Depuis que le Rassemblement national a obtenu plus de 31% des voix aux élections européennes, de nombreux professionnels du secteur du jeu vidéo ont manifesté leurs préoccupations via les différentes plateformes de réseaux sociaux.
« Ni dans nos vies, ni dans nos jeux » : à l’approche des élections législatives, une coalition de groupes associatifs, de streamers et de créateurs du monde du jeu vidéo s’unit pour se prononcer contre l’extrême droite, une démarche presque sans précédent dans un domaine où l’engagement politique est généralement rare.
« Il est crucial de restreindre la présence de l’extrême droite tant dans notre quotidien que dans les jeux vidéo que nous concevons et consommons », ont souligné dans une déclaration conjointe une dizaine de collectifs, parmi lesquels Afrogameuses, qui œuvre pour une meilleure visibilité des femmes noires dans le secteur vidéoludique, Furax, engagée contre les violences envers les femmes, notamment dans le streaming, ainsi que le think tank Game Impact. « L’extrême droite constitue un péril pour nos droits et notre industrie », argue le collectif, mettant en garde contre « l’essor de la haine dans le contenu des jeux ».
« Le RN et l’extrême droite sont une menace trop effrayante pour que je reste muette », a exprimé vendredi sur X Jehanne Rousseau, cofondatrice du studio français Spiders. « Je voterai évidemment pour le Nouveau Front Populaire aux législatives et invite toutes et tous à en faire autant », a déclaré Julien Moya, créateur de Chants of Sennaar, élu en mars meilleur jeu vidéo français de l’année aux Pégases, une cérémonie qui honore les créations françaises sur le modèle des César pour le cinéma.
« Électrochoc »
D’après Olivier Mauco, enseignant à Sciences Po et spécialiste des liens entre jeux vidéo et politique, les résultats des élections européennes ont agi « comme un électrochoc », incitant les acteurs du secteur à sortir de leur réserve. « C’est la première fois qu’ils prennent véritablement position sur un sujet extérieur à l’écosystème des jeux vidéo », a-t-il affirmé, indiquant qu’il y a « une forme de maturité » sur ces questions.
« Mais ce sont seulement quelques voix, ce n’est pas représentatif de toute l’industrie », nuance le fondateur de l’agence Game in Society. « Il faut que les langues se délient », a expliqué à l’AFP Jennifer Lufau, fondatrice de l’association Afrogameuses, « car ce sont les gros studios qui sont les pièces maîtresses ».
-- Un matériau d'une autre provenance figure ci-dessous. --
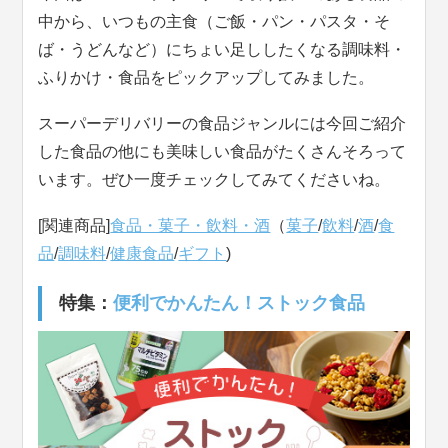
中から、いつもの主食（ご飯・パン・パスタ・そ
ば・うどんなど）にちょい足ししたくなる調味料・
ふりかけ・食品をピックアップしてみました。
スーパーデリバリーの食品ジャンルには今回ご紹介
した食品の他にも美味しい食品がたくさんそろって
います。ぜひ一度チェックしてみてくださいね。
[関連商品]
食品・菓子・飲料・酒
（
菓子
/
飲料
/
酒
/
食
品
/
調味料
/
健康食品
/
ギフト
)
特集：
便利でかんたん！ストック食品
Bien qu’ils soient habituellement peu enclins à afficher des opinions politiques, par crainte d’aliéner une partie de leur public ou de porter atteinte à leur image, certains grands noms de l’industrie avaient pris position lors de l’invasion de l’Ukraine ou des manifestations Black Lives Matter. « Je pense qu’il y a des sujets plus consensuels, et d’autres beaucoup plus sensibles pour eux », regrette Jennifer Lufau.
Prise de parole
La mobilisation a été particulièrement perceptible du côté des streamers : le vidéaste Squeezie, deuxième youtubeur le plus suivi de France avec 18,9 millions d’abonnés et responsable de l’équipe d’e-sport Gentle Mates, a notamment pris position contre le RN dans une longue lettre adressée à ses abonnés.
Le streamer Mistermv, l’un des vétérans de la scène gaming de Twitch en France (887.000 abonnés), a exprimé à plusieurs reprises sur les réseaux sociaux son opposition à l’extrême droite. « Je n’avais jamais vu autant de mobilisation politique sur internet pour une élection », déclare de son côté le streamer Ponce (790.000 abonnés sur Twitch), opposé de longue date à l’extrême droite, « c’est assez remarquable ».
Il reste toutefois difficile de mesurer l’impact de ces prises de position sur la communauté des joueurs, dont une partie rejette toute forme de discours politique.